Yukio Mishima
Damian Flanagan
Yukio Mishima was the most internationally acclaimed Japanese author of the twentieth century: prodigiously talented, dazzlingly prolific and a prime candidate for the Nobel Prize. Yet in 1970 Mishima shocked the world with a bizarre attempt at a coup d’état, which ended in his suicide by ritual disembowelment.
In his radically new analysis of an extraordinary life, Damian Flanagan moves away from the stereotypical depiction of Mishima as a right-wing nationalist and aesthete and presents him as a man utterly obsessed with time – time-keeping devices and symbols – arguing that this compulsion was at the heart of the author’s literature and life.

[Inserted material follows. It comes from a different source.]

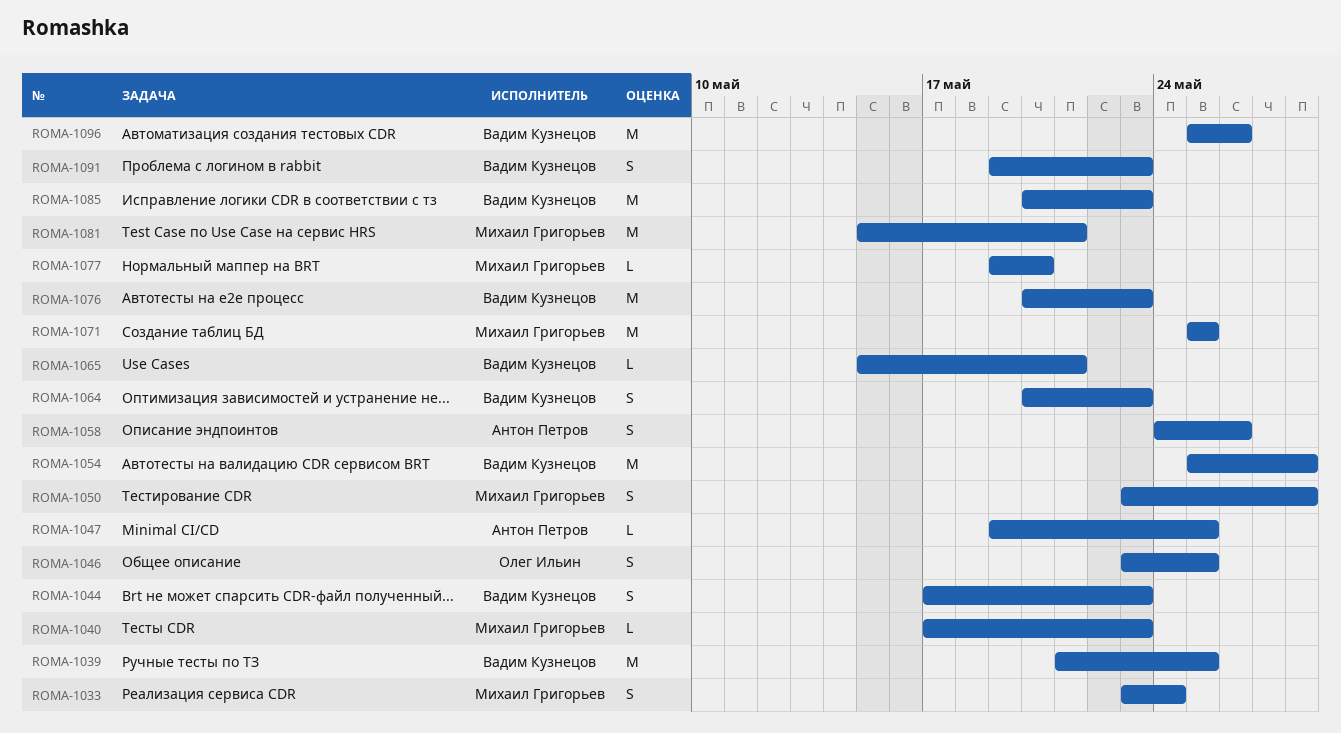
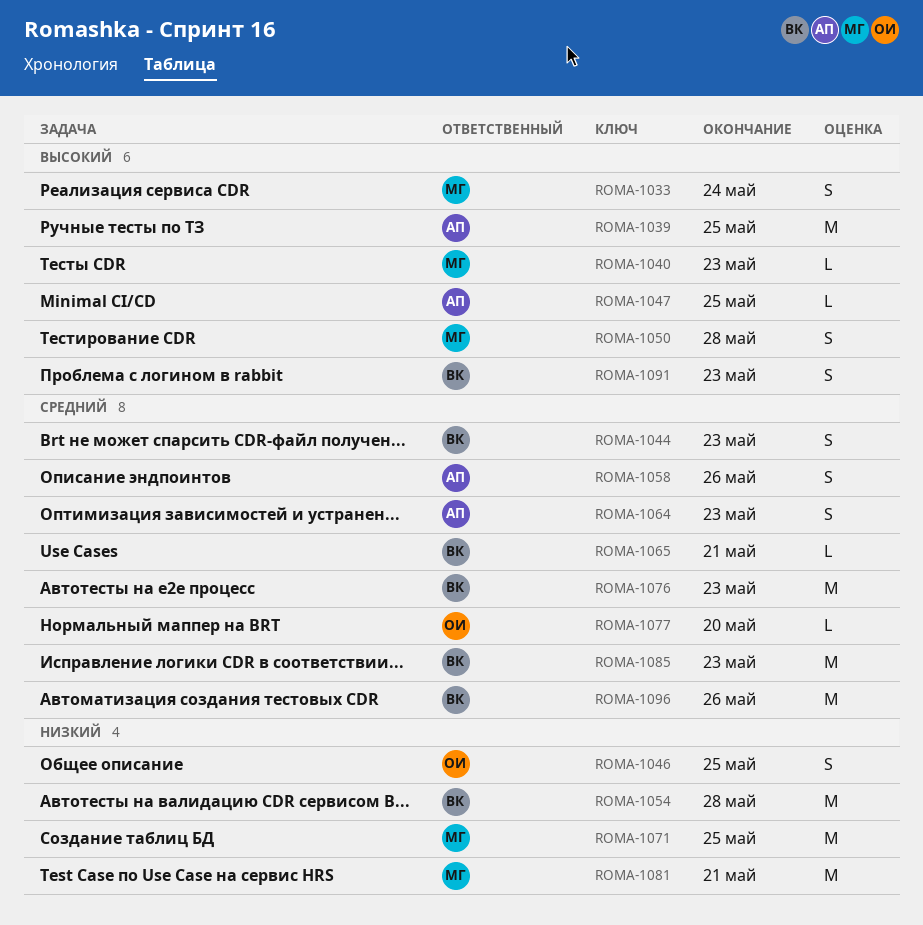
ROMA-1039, owner: Вадим Кузнецов -> Антон Петров
ROMA-1064, owner: Вадим Кузнецов -> Антон Петров
ROMA-1077, owner: Михаил Григорьев -> Олег Ильин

This book untangles the frequent distortions in the writer’s memoirs, which have often been taken at face value, and traces the evolution of Mishima’s attempts to master and transform both his sexuality and artistic persona. Though often perceived as a solitary protest figure, this book shows how Mishima was very much in tune with post-war culture: taking up bodybuilding and becoming a model and actor in the 1950s; adopting the themes of contemporary political scandals in his work; courting English translators and even becoming influenced by the student protests and hippy subculture of the late 1960s. Yet while being in thrall to the modern world, the flip side of Mishima’s personality – his hidden neuroses and the traumas of his youth – continually pushed him towards a firm rejection of modern Japan and his explosive final act of self-annihilation.
Product Details
About Damian Flanagan
Reviews for Yukio Mishima
Japan Times
an excellent introduction to Mishimas life and work . . . Flanagan provides deft plot summaries and sensitive readings of Mishima's fiction and deploys a wide array of Japanese sources currently unavailable in English, producing a rich portrait of this very strange and complicated man.
Gay and Lesbian Review
a fine introduction to the life and times of Yukio Mishima, the most internationally acclaimed Japanese author and playwright of the twentieth century . . . Flanagan is willing to tread where others have been more guarded and pulls few punches while analysing Mishimas character . . . a thoughtful and engaging re-evaluation. I highly recommend this book to anyone interested in Mishima, Japanese literature, modern history, psychology and queer studies.